妊産婦ケアでは、ソビエト時代のシステムを継承しています。まず、女性が妊娠すると居住している村の診療所かポリクリニックという1次医療機関で妊娠を登録します。この後、その州の2次医療機関である産婦人科病院で妊婦健診を受け、出産もここで行います。2次医療機関で扱えないような異常があれば、首都の唯一の3次医療機関に紹介され、搬送されます。医療は等しく受けられるというソビエト式のプライマリー・ヘルスケアシステムが定着していますので、妊婦健診受診率も、国際基準で推奨される4回受診が71%です。出産はダイレクトエントリーの教育)を受けた助産師と産科医が介助します。

No.61 (2008.11.25)
世界の母子保健康情報・助産師活動「中央アジアウズベキスタン共和国の母子保健体制と助産師活動」(宮崎 文子氏、大分県立看護大学教授)
http://www.zenjomid.org/activities/img/news_61

活動の場所は主にポリクリニカ(日本で言う診療所)と産科を有する病院である。
1)ポリクリニカでは、全ての施設に一般医(内科・外科・専門医師)・一般看護師・助産師・他医療衛生課が配置され、プライマリーヘルスケアを行う場所となっている。ポリクリニカの助産師の役割は、主に妊娠経過・胎児の発育状態、検査結果をまとめて医師に報告する。定期健診(4〜8回)は医師が行う。健診後異常時の指導は医師が行い、正常時の保健指導(教育指導・日常生活のアドバイス)は助産師が行う。その他家族計画や母親の家庭訪問は助産師と医師が共に行う。

2)病院
(中略)妊娠期はポリクリニカが管理するが異常時や陣痛が始まれば、ポリクリニカから本人に「交換カルテ」が渡されそれを持参して入院になる。
医師は複数の妊産婦を診察し異常があれは医師が助産師に指示をだす。異常がなければ助産師に渡し、一人の妊婦に一人の助産師がつく。妊娠期の異常入院者は助産師が受け持つ。なぜなら、いつ分娩になってもその対応ができるためである。看護師は妊娠期には対応しない。基本的に分娩は自然分娩(自由体位70%、麻酔分娩12%、帝王切開率5〜12%)を支持し、分娩介助は助産師が行い、会陰切開(8%)は医師が行う。

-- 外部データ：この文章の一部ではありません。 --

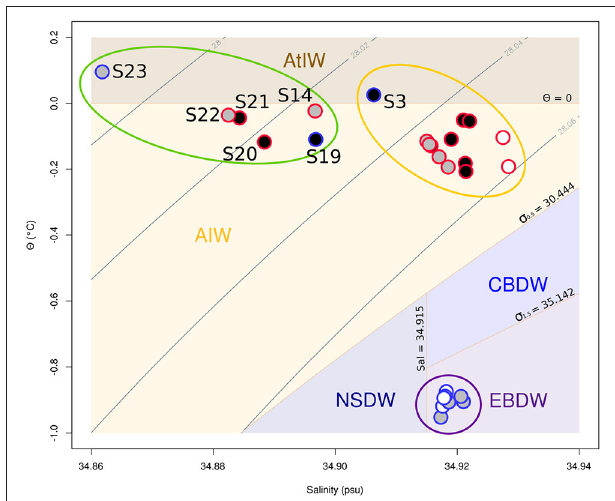
FIGURE 4 | Θ -S plot of all the samples from the study. Gray contour lines represent isopycnals of the potential density σ 2 . The domain of the different water masses is shown as defined by Rudels et al. (2005). AtlW is here used as a simplification for several water masses found in the Greenland sea. Samples in black were used for 16S rRNA profiling only, samples in white for g23 profiling only, and samples in gray for both type of profiling. Red and blue borders on the samples represent plumes and background samples, respectively. The purple, orange, and green ellipses represent the groups P1, P2, and P3, respectively. The samples from the group V1 are found within the purple ellipse. The group V2 is made of the gray and white samples within the orange and green ellipses. AtIW, Atlantic Intermediate Water; AIW, Arctic Intermediate Water; NSDW, Norwegian Sea Deep Water; CBDW, Canadian Basin Deep Water; EBDW, Eurasian Basin Deep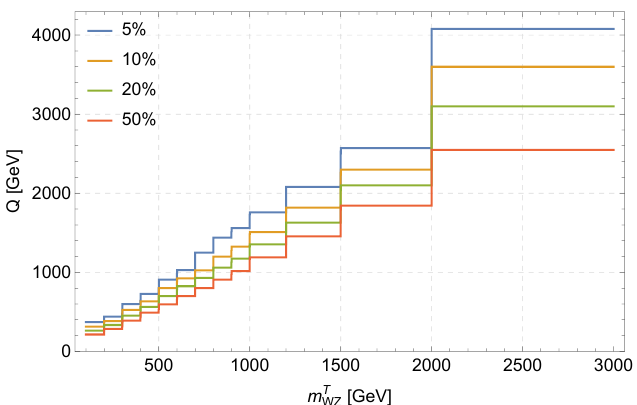
Figure 5 . We show, for the process q (cid:22) q ! WZ with (cid:21) Z turned on, the leakage as a function of m T , see main text for the WZ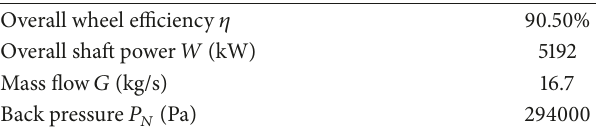
Table 3: The main aerodynamic parameters of overall centrifugal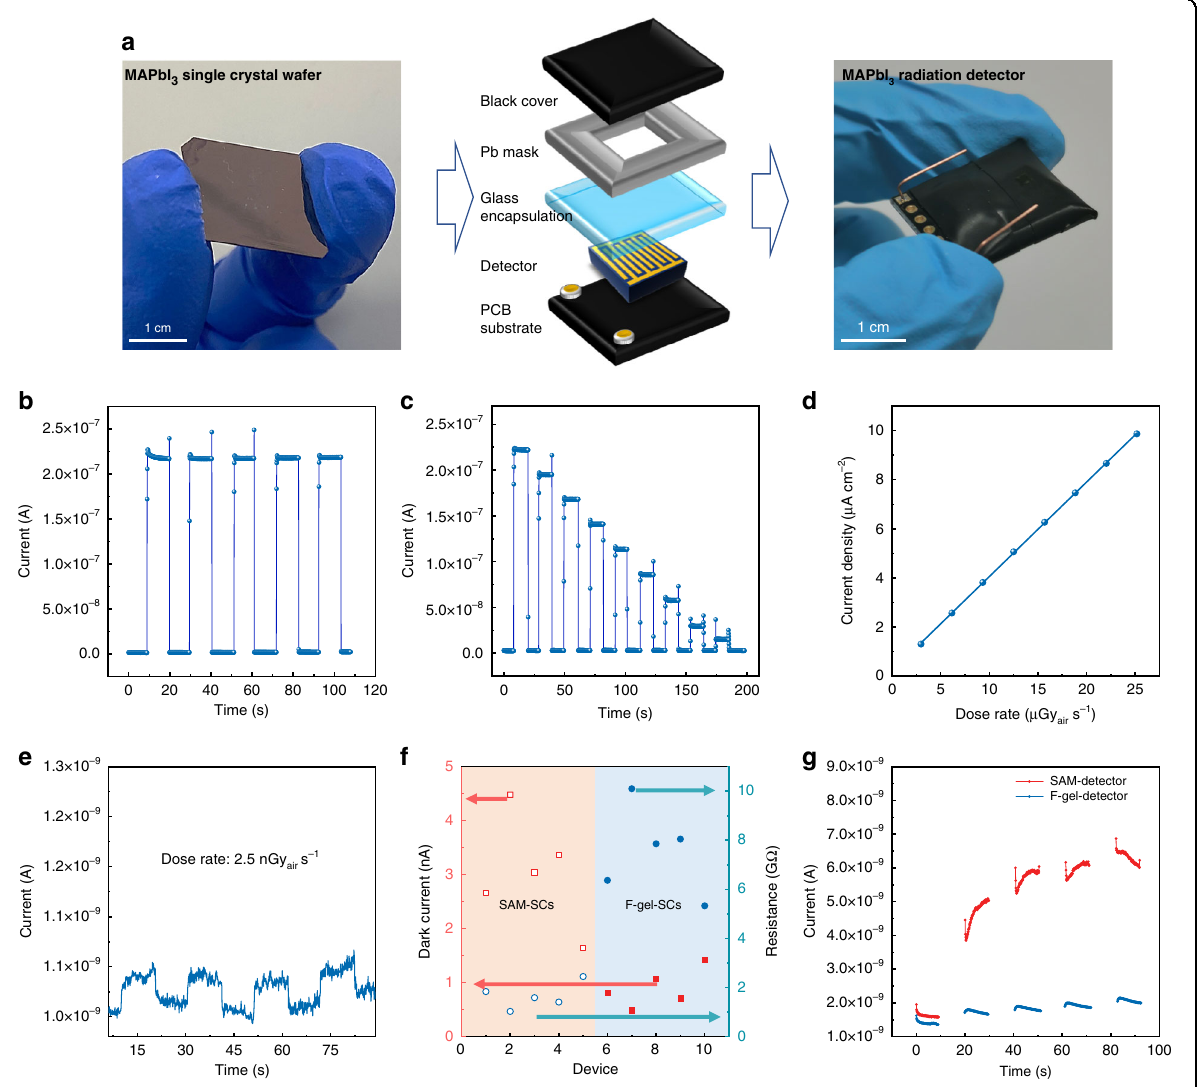
Fig. 4 X-ray detection performance of the MAPbI 3 SC devices. a Photographs of F-gel-SC wafer (left), the corresponding radiation detector (right), and the schematic diagram of the device structure (middle). b The current response curve of the F-gel-detector when successively turning the X-ray on and off. c Current response curve of the F-gel-detector under various X-ray dose rates while successively turning on and off the X-ray. d Photocurrent variation as a function of X-ray dose rate of the F-gel-detector from ( c ). e Photocurrent response curves of the F-gel-detector measured at an ultralow X-ray dose (2.5 nGy air s − 1 ). f The statistics of dark current at 5 V bias and the corresponding resistance of crystals grown on different substrates. g The dark current variation after multiple light-dark cycles with X-ray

両国の経済レベルから見ればおそらく日本の比にならないほど医療資源は不足していると思われる中で比較的低い妊産婦死亡率と乳児死亡率であるのは、この報告書を読むと、分娩が医療機関で医師の立会いの下に行われていることと分娩施設が集約化されているからではないかと推測できます。


ところがN0.61の報告の中で宮崎氏は、以下のように結んでいます。

現状では、医療機材・紙などの物資が不足しており、開発途上国(年50万人の妊産婦死亡)の中では、当該国の一人当たりの所得が低い割には妊産婦死亡率は低い(正式な統計がない)といわれる。その理由は、高い歴史、文化レベル(識字率、出産時ケア、社会インフラの確保)を誇ってきた国の意識・文化にあるといえよう

いや、出産が医療システムに組み込まれていることが一番の理由だと私は考えますが。


さて、ニュースレターでは妊産婦死亡率980(出生10万人対)、乳児死亡率(出生1000人対)114中央アフリカ共和国の母子保健についての報告もあります。


No.70 (2011.3.15)
諸外国の母子保健 「中央アフリカ共和国の母子保健の現状と助産師の役割について」(後藤 美穂氏、国際医療研究センター国際医療協力部)

4.助産師の役割
(中略)保健人材の役割は、医師は外来診療に責任をもち、母子センターおよび産院は助産師が責任を持つ助産師が実施する妊婦健診は、妊産婦の診察、診断、指導、薬の処方等を行い、医師へのコンサルテーションと病院への搬送症例の同定を行う。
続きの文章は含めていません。